TO-DO ITEM |
Can you rewrite all the rows below, putting "smallest share" in place of "smallest portion" each time it occurs and leaving everything else untouched?

THE DATA |
******************************

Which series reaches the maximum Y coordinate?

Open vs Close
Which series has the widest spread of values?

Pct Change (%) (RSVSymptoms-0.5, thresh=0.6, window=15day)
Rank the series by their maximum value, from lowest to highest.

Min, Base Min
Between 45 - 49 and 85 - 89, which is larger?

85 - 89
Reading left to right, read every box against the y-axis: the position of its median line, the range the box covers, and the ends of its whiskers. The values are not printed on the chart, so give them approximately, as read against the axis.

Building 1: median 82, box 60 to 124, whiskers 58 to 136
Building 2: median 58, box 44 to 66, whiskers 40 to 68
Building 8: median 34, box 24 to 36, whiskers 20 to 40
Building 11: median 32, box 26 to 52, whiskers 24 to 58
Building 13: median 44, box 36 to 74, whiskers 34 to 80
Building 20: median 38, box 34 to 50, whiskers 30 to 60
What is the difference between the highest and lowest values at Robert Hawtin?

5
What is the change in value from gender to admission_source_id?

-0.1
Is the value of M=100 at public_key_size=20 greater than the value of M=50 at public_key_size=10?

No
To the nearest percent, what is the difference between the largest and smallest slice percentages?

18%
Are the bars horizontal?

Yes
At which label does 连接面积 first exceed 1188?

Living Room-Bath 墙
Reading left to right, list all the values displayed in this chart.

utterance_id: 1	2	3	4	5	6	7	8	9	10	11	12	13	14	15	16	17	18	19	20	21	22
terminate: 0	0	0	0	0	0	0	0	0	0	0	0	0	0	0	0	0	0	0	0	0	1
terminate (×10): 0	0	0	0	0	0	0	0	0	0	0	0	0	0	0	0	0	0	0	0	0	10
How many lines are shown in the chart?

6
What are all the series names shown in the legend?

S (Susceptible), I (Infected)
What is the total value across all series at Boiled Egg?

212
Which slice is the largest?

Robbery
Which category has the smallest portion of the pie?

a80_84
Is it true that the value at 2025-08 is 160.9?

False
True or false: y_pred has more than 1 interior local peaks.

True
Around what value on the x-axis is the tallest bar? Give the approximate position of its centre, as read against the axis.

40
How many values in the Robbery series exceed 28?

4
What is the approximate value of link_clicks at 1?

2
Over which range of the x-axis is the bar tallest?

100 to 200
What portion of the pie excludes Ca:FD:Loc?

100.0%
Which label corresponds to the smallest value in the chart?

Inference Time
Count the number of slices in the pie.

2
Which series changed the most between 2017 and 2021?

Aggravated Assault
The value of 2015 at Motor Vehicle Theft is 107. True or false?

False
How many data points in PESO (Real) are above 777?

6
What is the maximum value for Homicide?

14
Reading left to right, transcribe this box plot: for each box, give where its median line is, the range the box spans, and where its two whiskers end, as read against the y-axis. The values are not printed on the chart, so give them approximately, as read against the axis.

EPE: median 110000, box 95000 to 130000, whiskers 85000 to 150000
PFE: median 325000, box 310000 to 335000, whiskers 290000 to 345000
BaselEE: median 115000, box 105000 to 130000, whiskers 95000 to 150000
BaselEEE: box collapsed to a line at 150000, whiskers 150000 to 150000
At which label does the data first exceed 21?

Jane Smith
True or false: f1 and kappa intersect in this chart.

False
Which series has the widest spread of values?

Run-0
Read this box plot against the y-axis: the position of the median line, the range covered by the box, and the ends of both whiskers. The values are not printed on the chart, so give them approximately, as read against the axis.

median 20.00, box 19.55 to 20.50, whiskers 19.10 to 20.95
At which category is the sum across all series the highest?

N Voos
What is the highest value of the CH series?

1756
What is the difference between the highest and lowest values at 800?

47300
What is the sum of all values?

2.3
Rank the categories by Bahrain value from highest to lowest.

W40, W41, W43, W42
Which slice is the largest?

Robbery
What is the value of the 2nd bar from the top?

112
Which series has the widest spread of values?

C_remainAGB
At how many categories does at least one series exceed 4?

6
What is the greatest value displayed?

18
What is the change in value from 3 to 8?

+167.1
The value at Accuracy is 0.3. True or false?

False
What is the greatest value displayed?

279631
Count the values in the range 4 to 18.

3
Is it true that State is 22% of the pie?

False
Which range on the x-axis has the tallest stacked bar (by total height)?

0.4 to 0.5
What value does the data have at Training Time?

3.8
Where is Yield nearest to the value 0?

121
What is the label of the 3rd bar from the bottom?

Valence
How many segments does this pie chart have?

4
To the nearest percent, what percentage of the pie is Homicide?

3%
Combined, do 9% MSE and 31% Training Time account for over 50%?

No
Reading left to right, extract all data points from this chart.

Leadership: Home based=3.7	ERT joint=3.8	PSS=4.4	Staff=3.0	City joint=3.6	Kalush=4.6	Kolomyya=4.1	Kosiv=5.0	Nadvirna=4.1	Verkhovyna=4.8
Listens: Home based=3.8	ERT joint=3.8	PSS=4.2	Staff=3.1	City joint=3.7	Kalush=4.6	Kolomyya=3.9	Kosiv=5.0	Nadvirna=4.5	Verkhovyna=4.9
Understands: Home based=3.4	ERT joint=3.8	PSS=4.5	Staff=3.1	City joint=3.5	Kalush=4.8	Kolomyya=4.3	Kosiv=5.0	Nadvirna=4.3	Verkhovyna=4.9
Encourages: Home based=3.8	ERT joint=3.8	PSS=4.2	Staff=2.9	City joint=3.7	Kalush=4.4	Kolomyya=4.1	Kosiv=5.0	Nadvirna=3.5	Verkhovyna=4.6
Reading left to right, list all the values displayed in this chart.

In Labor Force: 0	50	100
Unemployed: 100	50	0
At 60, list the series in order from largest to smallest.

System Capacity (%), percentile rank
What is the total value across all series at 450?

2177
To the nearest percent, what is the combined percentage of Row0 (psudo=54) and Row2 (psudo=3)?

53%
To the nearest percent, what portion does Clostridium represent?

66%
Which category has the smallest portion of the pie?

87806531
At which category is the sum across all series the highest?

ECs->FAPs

******************************

SOLUTION |
Which series reaches the maximum Y coordinate?

Open vs Close
Which series has the widest spread of values?

Pct Change (%) (RSVSymptoms-0.5, thresh=0.6, window=15day)
Rank the series by their maximum value, from lowest to highest.

Min, Base Min
Between 45 - 49 and 85 - 89, which is larger?

85 - 89
Reading left to right, read every box against the y-axis: the position of its median line, the range the box covers, and the ends of its whiskers. The values are not printed on the chart, so give them approximately, as read against the axis.

Building 1: median 82, box 60 to 124, whiskers 58 to 136
Building 2: median 58, box 44 to 66, whiskers 40 to 68
Building 8: median 34, box 24 to 36, whiskers 20 to 40
Building 11: median 32, box 26 to 52, whiskers 24 to 58
Building 13: median 44, box 36 to 74, whiskers 34 to 80
Building 20: median 38, box 34 to 50, whiskers 30 to 60
What is the difference between the highest and lowest values at Robert Hawtin?

5
What is the change in value from gender to admission_source_id?

-0.1
Is the value of M=100 at public_key_size=20 greater than the value of M=50 at public_key_size=10?

No
To the nearest percent, what is the difference between the largest and smallest slice percentages?

18%
Are the bars horizontal?

Yes
At which label does 连接面积 first exceed 1188?

Living Room-Bath 墙
Reading left to right, list all the values displayed in this chart.

utterance_id: 1	2	3	4	5	6	7	8	9	10	11	12	13	14	15	16	17	18	19	20	21	22
terminate: 0	0	0	0	0	0	0	0	0	0	0	0	0	0	0	0	0	0	0	0	0	1
terminate (×10): 0	0	0	0	0	0	0	0	0	0	0	0	0	0	0	0	0	0	0	0	0	10
How many lines are shown in the chart?

6
What are all the series names shown in the legend?

S (Susceptible), I (Infected)
What is the total value across all series at Boiled Egg?

212
Which slice is the largest?

Robbery
Which category has the smallest share of the pie?

a80_84
Is it true that the value at 2025-08 is 160.9?

False
True or false: y_pred has more than 1 interior local peaks.

True
Around what value on the x-axis is the tallest bar? Give the approximate position of its centre, as read against the axis.

40
How many values in the Robbery series exceed 28?

4
What is the approximate value of link_clicks at 1?

2
Over which range of the x-axis is the bar tallest?

100 to 200
What portion of the pie excludes Ca:FD:Loc?

100.0%
Which label corresponds to the smallest value in the chart?

Inference Time
Count the number of slices in the pie.

2
Which series changed the most between 2017 and 2021?

Aggravated Assault
The value of 2015 at Motor Vehicle Theft is 107. True or false?

False
How many data points in PESO (Real) are above 777?

6
What is the maximum value for Homicide?

14
Reading left to right, transcribe this box plot: for each box, give where its median line is, the range the box spans, and where its two whiskers end, as read against the y-axis. The values are not printed on the chart, so give them approximately, as read against the axis.

EPE: median 110000, box 95000 to 130000, whiskers 85000 to 150000
PFE: median 325000, box 310000 to 335000, whiskers 290000 to 345000
BaselEE: median 115000, box 105000 to 130000, whiskers 95000 to 150000
BaselEEE: box collapsed to a line at 150000, whiskers 150000 to 150000
At which label does the data first exceed 21?

Jane Smith
True or false: f1 and kappa intersect in this chart.

False
Which series has the widest spread of values?

Run-0
Read this box plot against the y-axis: the position of the median line, the range covered by the box, and the ends of both whiskers. The values are not printed on the chart, so give them approximately, as read against the axis.

median 20.00, box 19.55 to 20.50, whiskers 19.10 to 20.95
At which category is the sum across all series the highest?

N Voos
What is the highest value of the CH series?

1756
What is the difference between the highest and lowest values at 800?

47300
What is the sum of all values?

2.3
Rank the categories by Bahrain value from highest to lowest.

W40, W41, W43, W42
Which slice is the largest?

Robbery
What is the value of the 2nd bar from the top?

112
Which series has the widest spread of values?

C_remainAGB
At how many categories does at least one series exceed 4?

6
What is the greatest value displayed?

18
What is the change in value from 3 to 8?

+167.1
The value at Accuracy is 0.3. True or false?

False
What is the greatest value displayed?

279631
Count the values in the range 4 to 18.

3
Is it true that State is 22% of the pie?

False
Which range on the x-axis has the tallest stacked bar (by total height)?

0.4 to 0.5
What value does the data have at Training Time?

3.8
Where is Yield nearest to the value 0?

121
What is the label of the 3rd bar from the bottom?

Valence
How many segments does this pie chart have?

4
To the nearest percent, what percentage of the pie is Homicide?

3%
Combined, do 9% MSE and 31% Training Time account for over 50%?

No
Reading left to right, extract all data points from this chart.

Leadership: Home based=3.7	ERT joint=3.8	PSS=4.4	Staff=3.0	City joint=3.6	Kalush=4.6	Kolomyya=4.1	Kosiv=5.0	Nadvirna=4.1	Verkhovyna=4.8
Listens: Home based=3.8	ERT joint=3.8	PSS=4.2	Staff=3.1	City joint=3.7	Kalush=4.6	Kolomyya=3.9	Kosiv=5.0	Nadvirna=4.5	Verkhovyna=4.9
Understands: Home based=3.4	ERT joint=3.8	PSS=4.5	Staff=3.1	City joint=3.5	Kalush=4.8	Kolomyya=4.3	Kosiv=5.0	Nadvirna=4.3	Verkhovyna=4.9
Encourages: Home based=3.8	ERT joint=3.8	PSS=4.2	Staff=2.9	City joint=3.7	Kalush=4.4	Kolomyya=4.1	Kosiv=5.0	Nadvirna=3.5	Verkhovyna=4.6
Reading left to right, list all the values displayed in this chart.

In Labor Force: 0	50	100
Unemployed: 100	50	0
At 60, list the series in order from largest to smallest.

System Capacity (%), percentile rank
What is the total value across all series at 450?

2177
To the nearest percent, what is the combined percentage of Row0 (psudo=54) and Row2 (psudo=3)?

53%
To the nearest percent, what portion does Clostridium represent?

66%
Which category has the smallest share of the pie?

87806531
At which category is the sum across all series the highest?

ECs->FAPs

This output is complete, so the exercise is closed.